▶ Try it:
Please write out every entry below exactly, leaving out any pictures.
======== Supplied entries
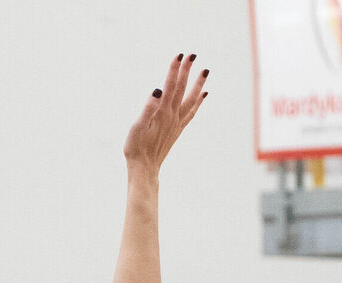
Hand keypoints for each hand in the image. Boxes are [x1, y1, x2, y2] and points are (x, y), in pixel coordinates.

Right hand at [123, 53, 208, 172]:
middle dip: (186, 71)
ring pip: (190, 99)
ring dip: (198, 84)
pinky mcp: (177, 130)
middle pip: (181, 89)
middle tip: (193, 55)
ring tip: (205, 71)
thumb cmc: (136, 149)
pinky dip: (198, 102)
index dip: (174, 69)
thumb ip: (147, 108)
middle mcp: (172, 116)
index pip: (169, 86)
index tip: (180, 54)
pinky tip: (202, 95)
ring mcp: (177, 123)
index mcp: (162, 112)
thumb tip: (157, 90)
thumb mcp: (136, 128)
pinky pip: (191, 112)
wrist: (145, 169)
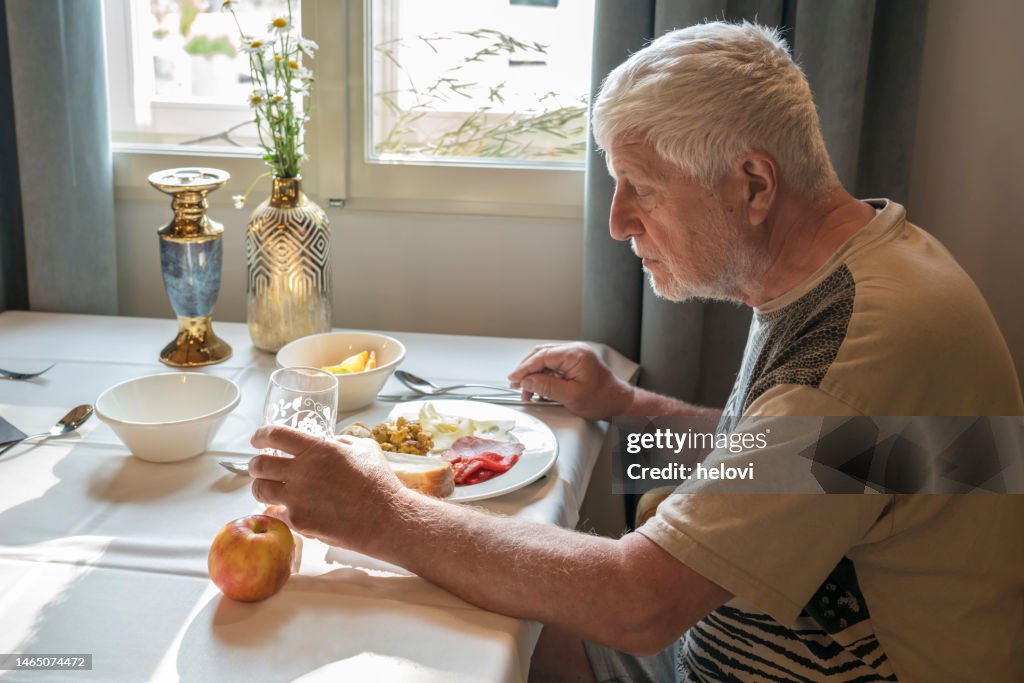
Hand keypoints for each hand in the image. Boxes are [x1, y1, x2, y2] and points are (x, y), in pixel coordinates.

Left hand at [249, 427, 402, 550]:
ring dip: (261, 487)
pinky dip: (276, 510)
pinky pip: (275, 513)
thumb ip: (341, 441)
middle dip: (256, 465)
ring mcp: (298, 498)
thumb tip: (329, 442)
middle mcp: (302, 471)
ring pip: (260, 490)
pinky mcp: (299, 521)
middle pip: (260, 464)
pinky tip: (282, 509)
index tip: (257, 439)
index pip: (276, 435)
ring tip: (267, 488)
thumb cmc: (379, 482)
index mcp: (317, 449)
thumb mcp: (365, 448)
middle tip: (260, 467)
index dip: (261, 435)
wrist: (385, 519)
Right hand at [508, 342, 633, 419]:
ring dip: (534, 374)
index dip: (525, 368)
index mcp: (575, 355)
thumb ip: (546, 387)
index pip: (542, 357)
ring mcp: (575, 356)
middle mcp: (575, 351)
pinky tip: (538, 388)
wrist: (618, 403)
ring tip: (526, 390)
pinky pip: (553, 366)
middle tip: (515, 384)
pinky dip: (543, 376)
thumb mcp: (571, 396)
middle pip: (542, 355)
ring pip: (546, 360)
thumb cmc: (602, 400)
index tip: (514, 378)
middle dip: (527, 370)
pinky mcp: (574, 363)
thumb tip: (527, 381)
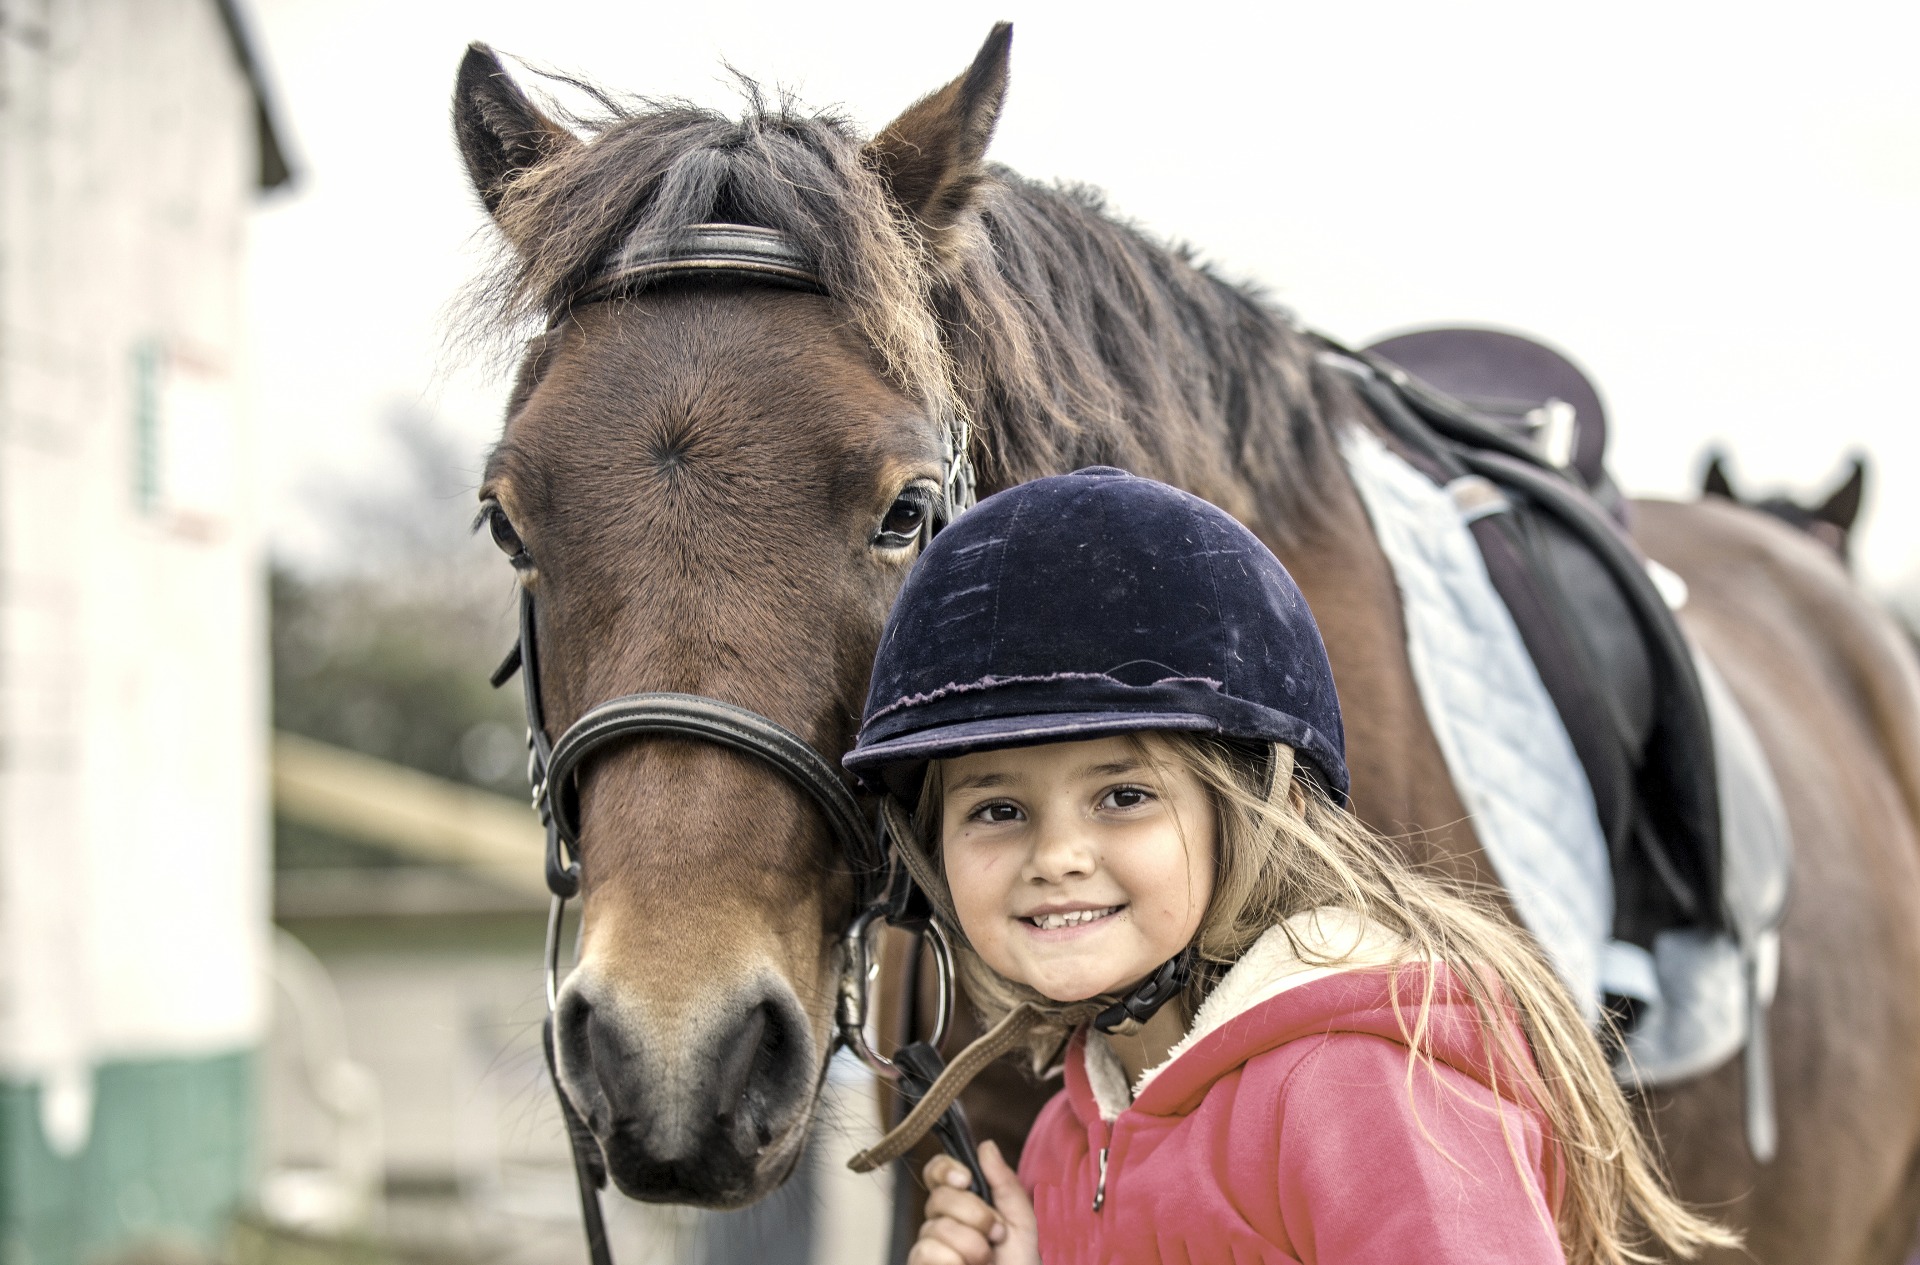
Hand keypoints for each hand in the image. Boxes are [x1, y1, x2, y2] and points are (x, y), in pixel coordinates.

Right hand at [906, 1141, 1040, 1264]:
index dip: (945, 1168)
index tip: (966, 1179)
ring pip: (935, 1226)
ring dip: (971, 1246)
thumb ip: (1004, 1184)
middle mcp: (943, 1223)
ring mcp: (931, 1249)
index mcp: (967, 1206)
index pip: (938, 1173)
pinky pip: (926, 1252)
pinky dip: (954, 1261)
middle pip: (939, 1196)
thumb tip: (985, 1146)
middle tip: (996, 1236)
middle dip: (975, 1215)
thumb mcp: (1023, 1224)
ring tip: (986, 1262)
================
▶ Response to the exercise:
Hand keypoints for each hand in the image. Boxes are [x1, y1, x2, y2] and points are (x, y), in pixel coordinates.

Right hand at [123, 53, 208, 172]:
middle dip: (186, 71)
ring pip: (190, 99)
ring dip: (198, 84)
pinky mcp: (177, 130)
middle pip: (181, 89)
middle tip: (193, 55)
ring tip: (205, 71)
thumb cmc: (136, 149)
pinky dip: (198, 102)
index dip: (174, 69)
thumb ip: (147, 108)
middle mcp: (172, 116)
index pip: (169, 86)
index tip: (180, 54)
pinky tip: (202, 95)
ring mcp: (177, 123)
index mcp: (162, 112)
thumb tip: (157, 90)
thumb mcp: (136, 128)
pinky pip: (191, 112)
wrist: (145, 169)
Hand keypoints for each hand in the image. Boxes are [x1, y1, x2, y2] and points are (x, y), in pixel coordinates.

Left hand at [249, 427, 402, 550]:
ring dip: (261, 487)
pinky dip: (276, 510)
pinky pip: (275, 513)
thumb ip: (341, 441)
middle dip: (256, 465)
ring mcp: (298, 498)
thumb tip: (329, 442)
middle mcp: (302, 471)
ring pip: (260, 490)
pinky mcp: (299, 521)
middle pip: (260, 464)
pinky tip: (282, 509)
index tip: (257, 439)
index pip: (276, 435)
ring tip: (267, 488)
thumb cmc: (379, 482)
index mcp: (317, 449)
thumb mcp: (365, 448)
middle tip: (260, 467)
index dip: (261, 435)
wrist: (385, 519)
Right hand at [508, 342, 633, 419]:
ring dip: (534, 374)
index dip: (525, 368)
index mcp: (575, 355)
thumb ip: (546, 387)
index pip: (542, 357)
ring mcp: (575, 356)
middle mcp: (575, 351)
pinky tip: (538, 388)
wrist: (618, 403)
ring tip: (526, 390)
pinky pip: (553, 366)
middle tip: (515, 384)
pinky dip: (543, 376)
thumb mcp: (571, 396)
middle pip: (542, 355)
ring pip: (546, 360)
thumb cmc: (602, 400)
index tip: (514, 378)
middle dip: (527, 370)
pinky mcp: (574, 363)
thumb tip: (527, 381)
Hand keypoints for each hand in the image. Boxes are [x1, y1, x2, y2] and points are (x, y), in pixel coordinates.

Right hand at [906, 1141, 1040, 1264]:
index dip: (945, 1168)
index tip: (966, 1179)
ring pip: (935, 1226)
ring dip: (971, 1246)
thumb ip: (1004, 1184)
middle mcp: (943, 1223)
ring mcp: (931, 1249)
index mcp: (967, 1206)
index pip: (938, 1173)
pinky pip: (926, 1252)
pinky dip: (954, 1261)
middle pip: (939, 1196)
thumb tip: (985, 1146)
middle tip: (996, 1236)
middle dip: (975, 1215)
thumb mcp: (1023, 1224)
ring tip: (986, 1262)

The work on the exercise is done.